Simplistically, HCEs are more than five-percent owners of the employer or employees who earned a set amount or more in the prior calendar year. For 2009, that amount is $105,000 earned in 2008. A non-HCE (NHCE) is an employee who is not an HCE.
Section 410(b) Testing
Section 410(b) of the Internal Revenue Code (Code) and its attendant regulations have elaborate rules on how to demonstrate that the coverage of a plan is non-discriminatory. The Code permits an employer to automatically ignore or exclude for non-discriminatory testing purposes the following groups of employees. Sometimes these groups are referred to as the Statutory Exclusions.
- Employees covered under a collective bargaining agreement whose retirement benefits have been the subject of good faith bargaining.
- Non-resident aliens with no U.S. source earned income.
- Employees who have not satisfied the plan’s minimum age and service requirements.
- Terminated employees who have terminated with less than 500 hours of service and who fail to benefit or receive an allocation because they failed to satisfy a service requirement or be employed on the last day of the plan year.
In addition to excluding employees who fall into the Statutory Exclusions, the Code still permits an employer to exclude other employees provided the plan satisfies at least one of three coverage tests.
1 - The General 70% Test. The first test is what is referred to as the 70% test. Under the general
70% test a plan must benefit 70% or more of the employer’s NHCEs. For example, if the employer had 72 NHCEs after excluding the Statutory Exclusions, the 70% test would be passed if 51 NHCEs were covered. (i.e., 70% of 72).
2 - The Ratio Percentage Test. An alternative test is what is called the ratio percentage test. Under the ratio percentage test a plan must benefit a percentage of NHCEs which is at least equal to 70% of the percentage of HCEs benefiting under the plan.
For example, if an employer has 10 HCEs and 72 NHCEs and sponsors a plan which benefits 8
HCEs, the plan would pass the ratio percentage test if it benefited at least 41 of the employer’s NHCEs.

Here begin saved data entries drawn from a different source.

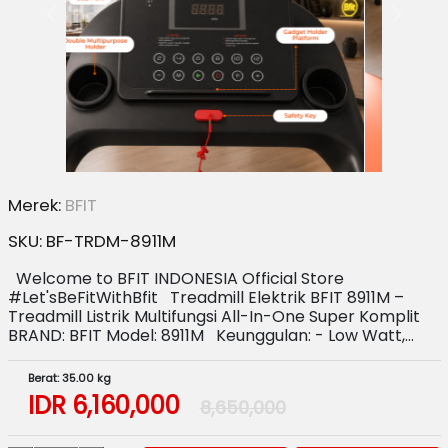
Merek:
BFIT
SKU:
BF-TRDM-8911M
Welcome to BFIT INDONESIA Official Store
#Let'sBeFitWithBfit Treadmill Elektrik BFIT 8911M –
Treadmill Listrik Multifungsi All-In-One Super Komplit
BRAND: BFIT Model: 8911M Keunggulan: - Low Watt,…
Berat: 35.00 kg
IDR
6,160,000
8,650,000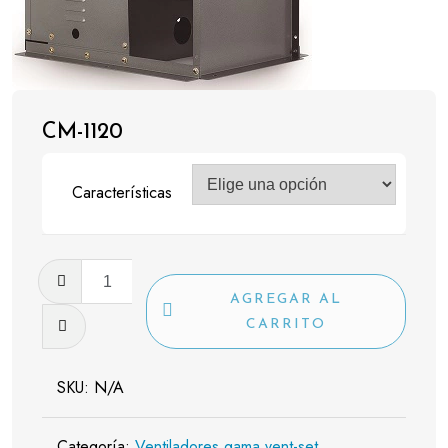
CM-1120
Características
CM-
1120
AGREGAR AL
cantidad
CARRITO
SKU:
N/A
Categoría:
Ventiladores gama vent-set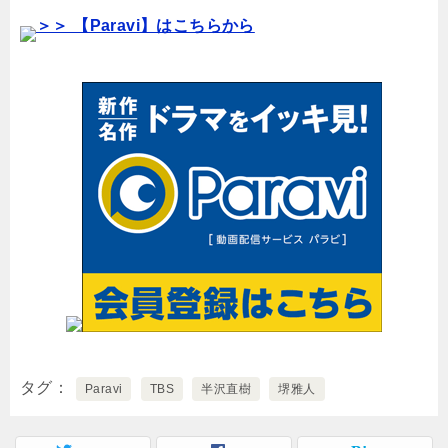
＞＞ 【Paravi】はこちらから
タグ
Paravi
TBS
半沢直樹
堺雅人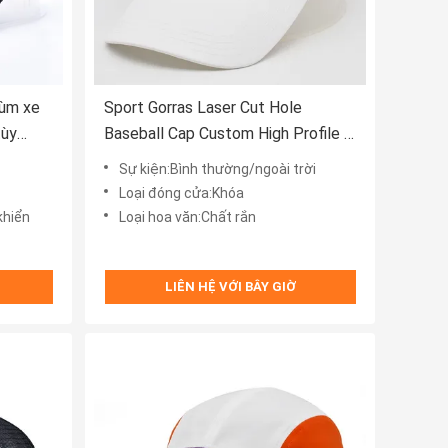
rùm xe
Sport Gorras Laser Cut Hole
tùy
Baseball Cap Custom High Profile 6
e tải
Panel Mũ bóng chày
Sự kiện:Bình thường/ngoài trời
Loại đóng cửa:Khóa
khiển
Loại hoa văn:Chất rắn
LIÊN HỆ VỚI BÂY GIỜ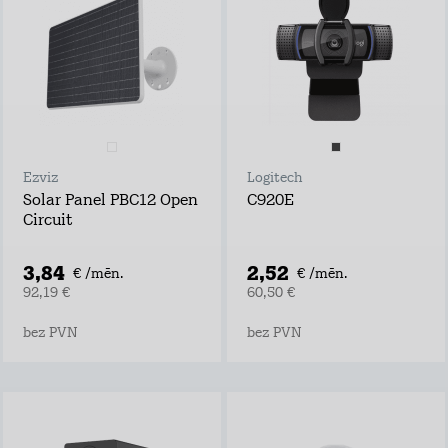
Ezviz
Logitech
Solar Panel PBC12 Open
C920E
Circuit
3,84
2,52
€ /mēn.
€ /mēn.
92,19 €
60,50 €
bez PVN
bez PVN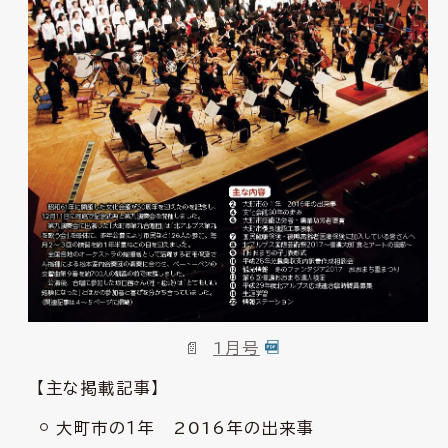
1月号
【主な掲載記事】
大町市の１年 2016年の出来事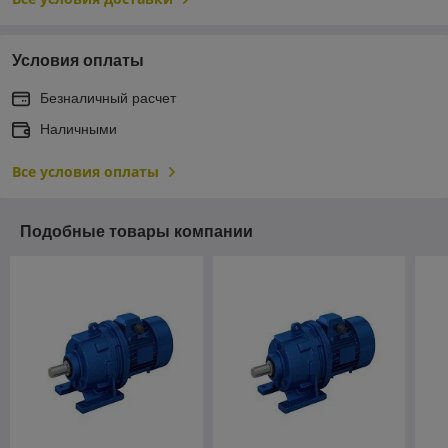
Условия оплаты
Безналичный расчет
Наличными
Все условия оплаты
Подобные товары компании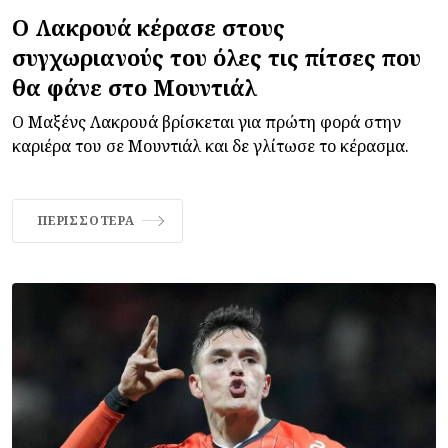
Ο Λακρουά κέρασε στους
συγχωριανούς του όλες τις πίτσες που
θα φάνε στο Μουντιάλ
Ο Μαξένς Λακρουά βρίσκεται για πρώτη φορά στην
καριέρα του σε Μουντιάλ και δε γλίτωσε το κέρασμα.
ΠΕΡΙΣΣΌΤΕΡΑ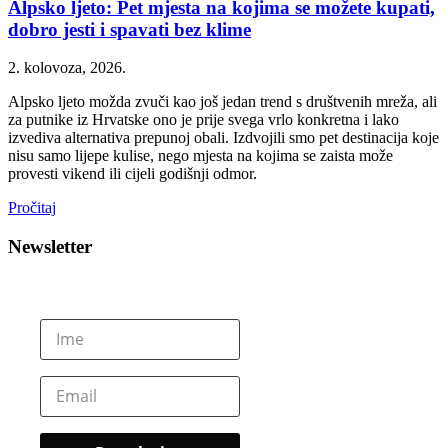
Alpsko ljeto: Pet mjesta na kojima se možete kupati,
dobro jesti i spavati bez klime
2. kolovoza, 2026.
Alpsko ljeto možda zvuči kao još jedan trend s društvenih mreža, ali
za putnike iz Hrvatske ono je prije svega vrlo konkretna i lako
izvediva alternativa prepunoj obali. Izdvojili smo pet destinacija koje
nisu samo lijepe kulise, nego mjesta na kojima se zaista može
provesti vikend ili cijeli godišnji odmor.
Pročitaj
Newsletter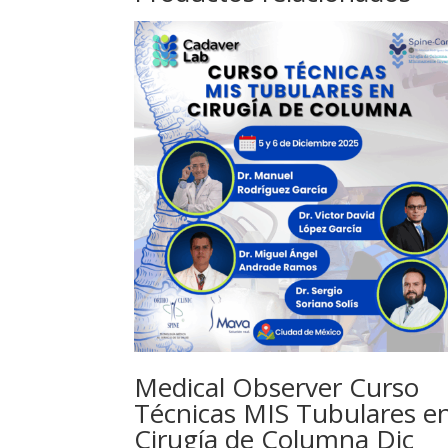
Medical Observer Curso
Técnicas MIS Tubulares e
Cirugía de Columna Dic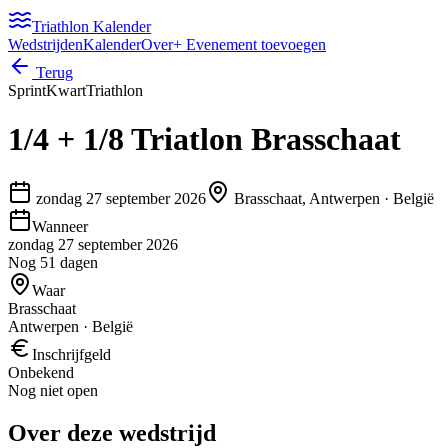
Triathlon Kalender
Wedstrijden
Kalender
Over
+ Evenement toevoegen
Terug
Sprint
Kwart
Triathlon
1/4 + 1/8 Triatlon Brasschaat
zondag 27 september 2026
Brasschaat, Antwerpen
·
België
Wanneer
zondag 27 september 2026
Nog 51 dagen
Waar
Brasschaat
Antwerpen · België
Inschrijfgeld
Onbekend
Nog niet open
Over deze wedstrijd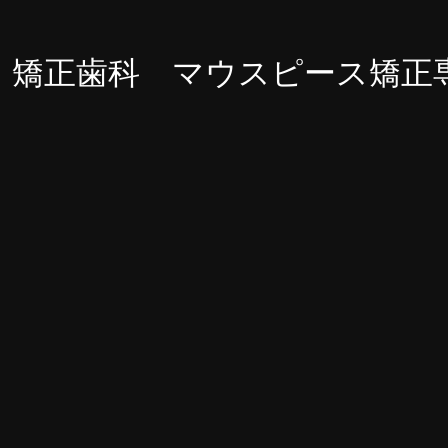
・矯正歯科 マウスピース矯正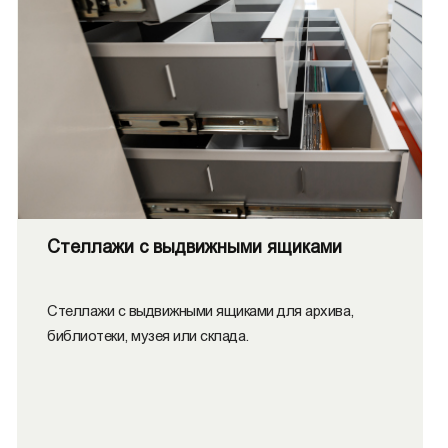
Стеллажи с выдвижными ящиками
Стеллажи с выдвижными ящиками для архива,
библиотеки, музея или склада.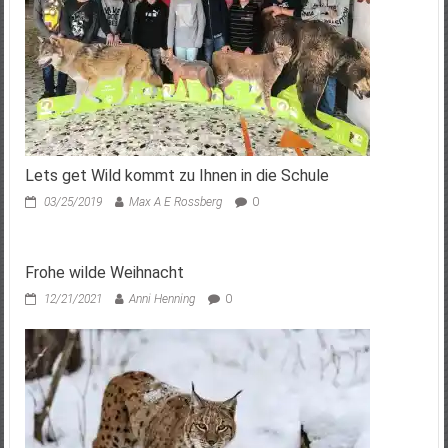
Lets get Wild kommt zu Ihnen in die Schule
03/25/2019
Max A E Rossberg
0
Frohe wilde Weihnacht
12/21/2021
Anni Henning
0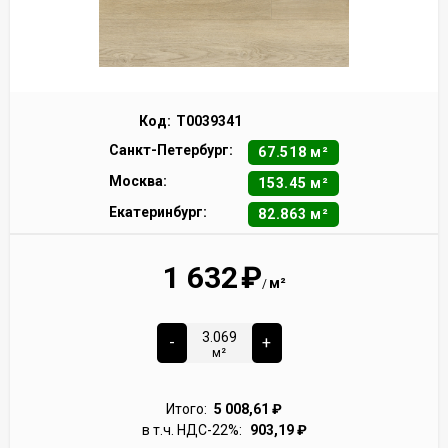
Код:
Т0039341
Санкт-Петербург:
67.518 м²
Москва:
153.45 м²
Екатеринбург:
82.863 м²
1 632
₽
м²
/
-
+
м²
Итого:
5 008,61
₽
в т.ч. НДС-22%:
903,19
₽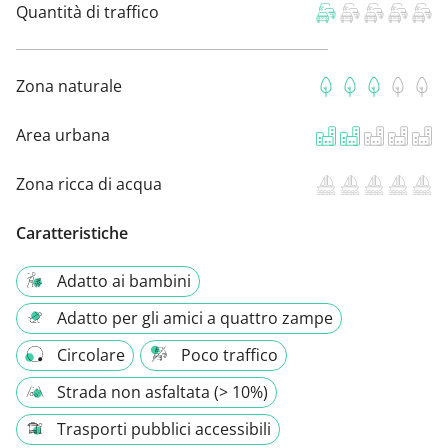
Quantità di traffico
Zona naturale
Area urbana
Zona ricca di acqua
Caratteristiche
Adatto ai bambini
Adatto per gli amici a quattro zampe
Circolare
Poco traffico
Strada non asfaltata (> 10%)
Trasporti pubblici accessibili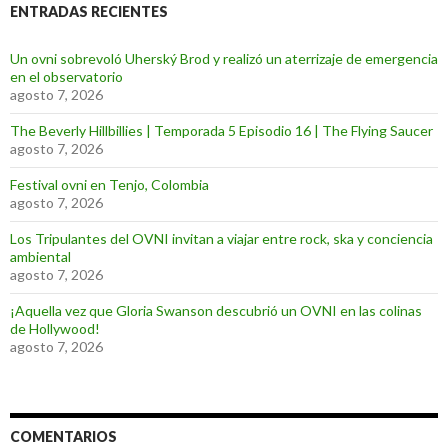
ENTRADAS RECIENTES
Un ovni sobrevoló Uherský Brod y realizó un aterrizaje de emergencia
en el observatorio
agosto 7, 2026
The Beverly Hillbillies | Temporada 5 Episodio 16 | The Flying Saucer
agosto 7, 2026
Festival ovni en Tenjo, Colombia
agosto 7, 2026
Los Tripulantes del OVNI invitan a viajar entre rock, ska y conciencia
ambiental
agosto 7, 2026
¡Aquella vez que Gloria Swanson descubrió un OVNI en las colinas
de Hollywood!
agosto 7, 2026
COMENTARIOS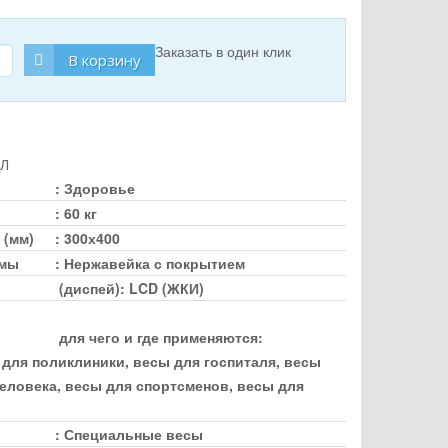
Заказать в один клик
В корзину
Л
:
Здоровье
:
60 кг
 (мм)
:
300х400
рмы
:
Нержавейка с покрытием
(диспей)
:
LCD (ЖКИ)
для чего и где применяются
:
 для поликлиники, весы для госпиталя, весы
еловека, весы для спортсменов, весы для
:
Специальные весы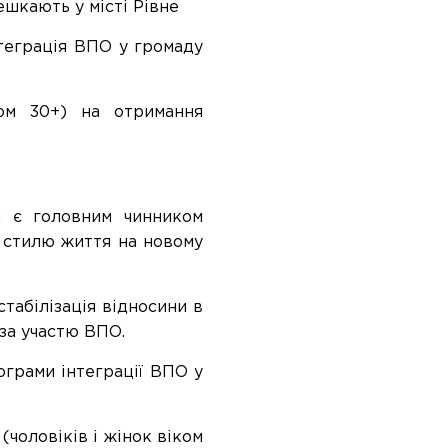
ешкають у місті Рівне
нтеграція ВПО у громаду
ком 30+) на отримання
 є головним чинником
о стилю життя на новому
стабілізація відносини в
 за участю ВПО.
ограми інтеграції ВПО у
(чоловіків і жінок віком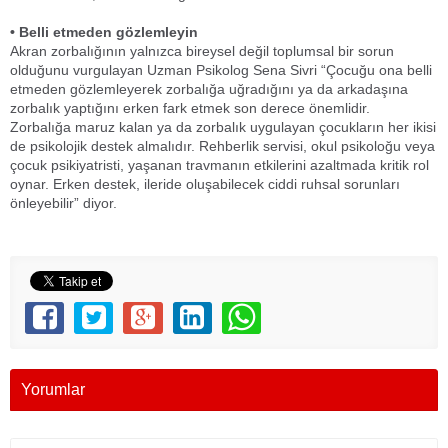
• Belli etmeden gözlemleyin
Akran zorbalığının yalnızca bireysel değil toplumsal bir sorun
olduğunu vurgulayan Uzman Psikolog Sena Sivri “Çocuğu ona belli
etmeden gözlemleyerek zorbalığa uğradığını ya da arkadaşına
zorbalık yaptığını erken fark etmek son derece önemlidir.
Zorbalığa maruz kalan ya da zorbalık uygulayan çocukların her ikisi
de psikolojik destek almalıdır. Rehberlik servisi, okul psikoloğu veya
çocuk psikiyatristi, yaşanan travmanın etkilerini azaltmada kritik rol
oynar. Erken destek, ileride oluşabilecek ciddi ruhsal sorunları
önleyebilir” diyor.
Yorumlar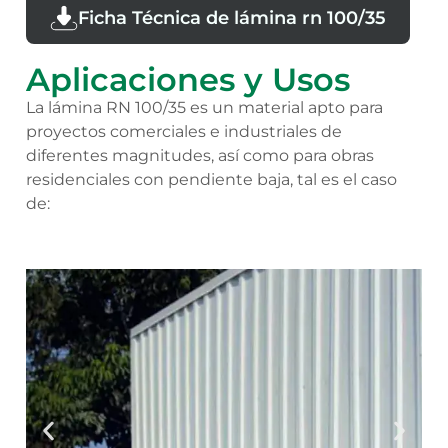
Ficha Técnica de lámina rn 100/35
Aplicaciones y Usos
La lámina RN 100/35 es un material apto para
proyectos comerciales e industriales de
diferentes magnitudes, así como para obras
residenciales con pendiente baja, tal es el caso
de: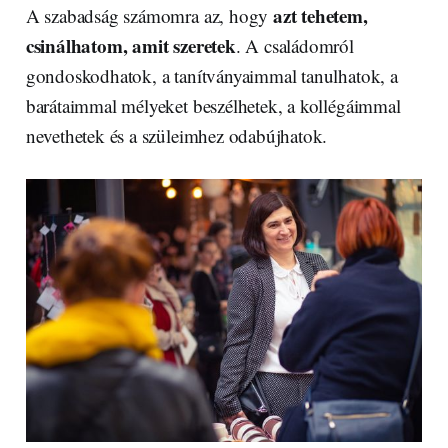
azt tehetem,
A szabadság számomra az, hogy
csinálhatom, amit szeretek
. A családomról
gondoskodhatok, a tanítványaimmal tanulhatok, a
barátaimmal mélyeket beszélhetek, a kollégáimmal
nevethetek és a szüleimhez odabújhatok.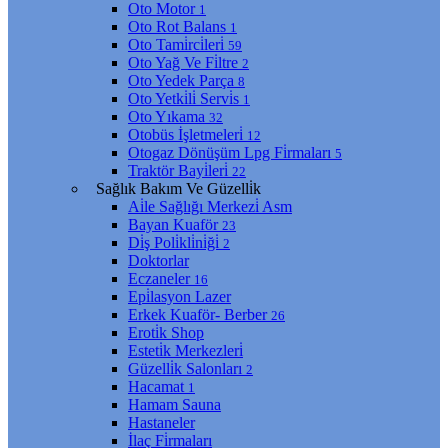
Oto Motor
1
Oto Rot Balans
1
Oto Tami̇rci̇leri̇
59
Oto Yağ Ve Fi̇ltre
2
Oto Yedek Parça
8
Oto Yetki̇li̇ Servi̇s
1
Oto Yıkama
32
Otobüs İşletmeleri̇
12
Otogaz Dönüşüm Lpg Fi̇rmaları
5
Traktör Bayi̇leri̇
22
Sağlık Bakım Ve Güzelli̇k
Ai̇le Sağlığı Merkezi̇ Asm
Bayan Kuaför
23
Di̇ş Poli̇kli̇ni̇ği̇
2
Doktorlar
Eczaneler
16
Epi̇lasyon Lazer
Erkek Kuaför- Berber
26
Eroti̇k Shop
Esteti̇k Merkezleri̇
Güzelli̇k Salonları
2
Hacamat
1
Hamam Sauna
Hastaneler
İlaç Fi̇rmaları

This is calculated as follows:
- The percentage of HCEs benefiting is 80% (i.e. 8/10)
- The ratio percentage is 70% of 80% or 56%
- The number of NHCEs that must benefit is 56% of 72 or 41 employees
3 - The Average Benefits Test. The final test is more complicated but it can permit a fairly precise targeting of coverage. Under the average benefits test a plan must benefit a group of employees under an employer determined classification that the Internal Revenue Service (IRS) finds is reasonable and does not discriminate in favor of HCEs.
The IRS has indicated that a classification is generally reasonable if it is based on a bona fide business rationale such as job classification, nature of compensation (salary/hourly), or geographic location. The IRS has taken the position that “part-time” is not a classification it will approve.
The classification must also be non-discriminatory in favor of HCEs. The IRS includes an objective test in its regulations that measures a plan’s ratio percentage against a regulating set “safe harbor percentage”. This demonstrates the non-discriminatory coverage of the classification.
Once the plan’s classification is reasonable and non-discriminatory, the plan must then demonstrate that the benefit potentially provided to NHCEs is theoretically non-discriminatory.
Specifically, the average benefit percentage for the NHCEs who are covered by the plan must be at least 70% of the average benefit percentage of HCEs.
The average benefit percentage is the sum of contributions and benefits under the plan provided to the applicable group (i.e. NHCEs or HCEs) expressed as a percentage of compensation of all members of the group.
Conclusion
The upshot of the testing is to permit an employer to design a retirement plan program which targets the employees the employer wishes to target. The key is to use the design and the test which achieves the desired result. The testing as one can see can be complicated, but with some effort the employer’s goals can be achieved.